Maintenant, je n’ai pas le temps pour la lamentation, la plainte, la salle d’attente chez le médecin et encore moins l’hôpital. Je dois avancer dans l’histoire. J’ai encore à écrire.
C’est un peu comme le fruit d’un travail en soi, sur soi. Une alliance avec soi, une foi en soi. Mais ça n’est pas se tripoter le nombril, rien à voir. C’est se rendre disponible comme lorsqu’on range sa maison pour pouvoir accueillir autrui.
Je ne suis pas là pour attendre les catastrophes, les susciter, les commenter. Je ne suis pas là pour me sacrifier parce que je préfère partager. La fortune ne m’intéresse pas et l’injustice m’engage mais je ne veux pas laisser au dogme, à la doxa, quelconque emprise. Je ferai au mieux avec sincérité. Je ne donne de leçons à personne, ce n’est pas pour en recevoir.

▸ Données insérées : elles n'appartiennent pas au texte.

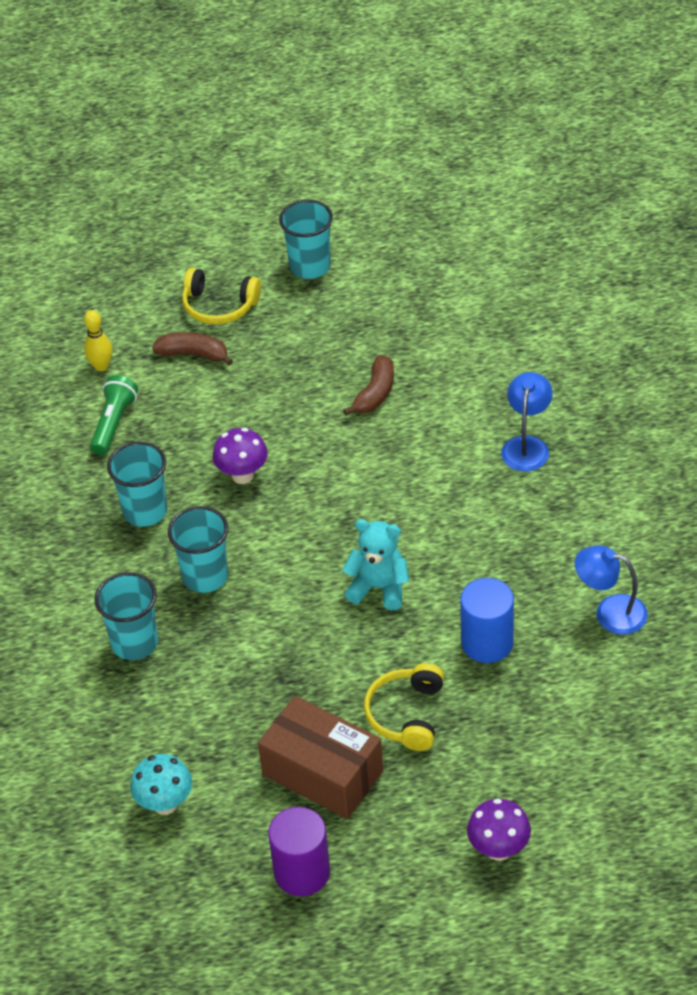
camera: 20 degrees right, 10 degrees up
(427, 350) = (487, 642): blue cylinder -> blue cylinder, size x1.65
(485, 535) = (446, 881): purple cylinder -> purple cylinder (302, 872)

Apprendre encore pourtant !
J’en apprends encore et sur moi, comme sur vous. Sacré humanité ! Si on m’avait dit tout ça avant que je ne débarque sur votre planète ! Et la fraternité est un efficace ferment d’optimisme. Mine de rien.
Je me dis que lectrices et lecteurs me trouveront elliptique, obscur. Je ne vais pas tout étaler sur le drap blanc de ma vie sous le soleil.
Parfois, un mari infidèle jure : « mais si chérie, j’ai changé ! »
Il aimerait peut-être mais il ne s’est pas défait assez de ce qui l’encombre pour retrouver le véritable courage. Aller à soi, pour pouvoir aller à l’autre. T’aimes-tu assez pour l’aimer ?
Mais les crétins de coachs qui vous disent de vous faire des déclarations d’amour devant votre miroir vous leurrent. Outre que c’est assez ridicule, ce n’est pas comme ça que l’on se rencontre. Se rencontrer ce n’est pas se mettre tout nu devant un miroir et s’envoyer des messages positifs, c’est oser prendre des nouvelles de soi, s’accueillir, chercher en soi, se moquer de soi, se dire ce qu’on esquisse parfois vers un ami mais que l’on ne se dit pas vraiment autrement qu’en intuitions brouillonnes. Ce n’est pas question d’aveux, de confession… c’est aller vers soi : « ça te fait du bien et du bon vraiment ? ça ne nuit à personne ? « . C’est déjà le début.
Nous sommes nombreux à attendre des mois un rendez-vous chez le spécialiste, mais nous nous refusons des rendez-vous à nous-mêmes. « Nous ne sommes pas disponibles ». Nous restons souvent dans le vestibule de nos sentiments, de nos sensations.
Nous n’arrachons pas les réticences, nous les laissons nous encombrer et prospérer comme des ronces qui vont tout étouffer.
Le changement intérieur, celui que l’on ressent, n’est pas qu’une affaire de décor, de papier peint ou de résolutions qu’on tente de tenir. C’est qu’à présent, on est dans ce nouveau moment, ce nouveau cycle de vie comme on en a connu d’autres.
J’aime cette idée.
On reçoit des messages de soi-même. On se retrouve.
La nuit est tombée et je ne vois plus au loin que la ligne sombre du causse sur un ciel encore violacé du soleil couchant.
Ce que je sais, les animaux de la maison, la nature, le savent très bien. C’est pour ça qu’on s’entend à merveille. Oui, la vie change. Dedans. Dehors. Et c’est aussi une preuve qu’elle est plus forte que la mort. La mort n’est qu’une grognasse trouillarde aux mamelles sèches.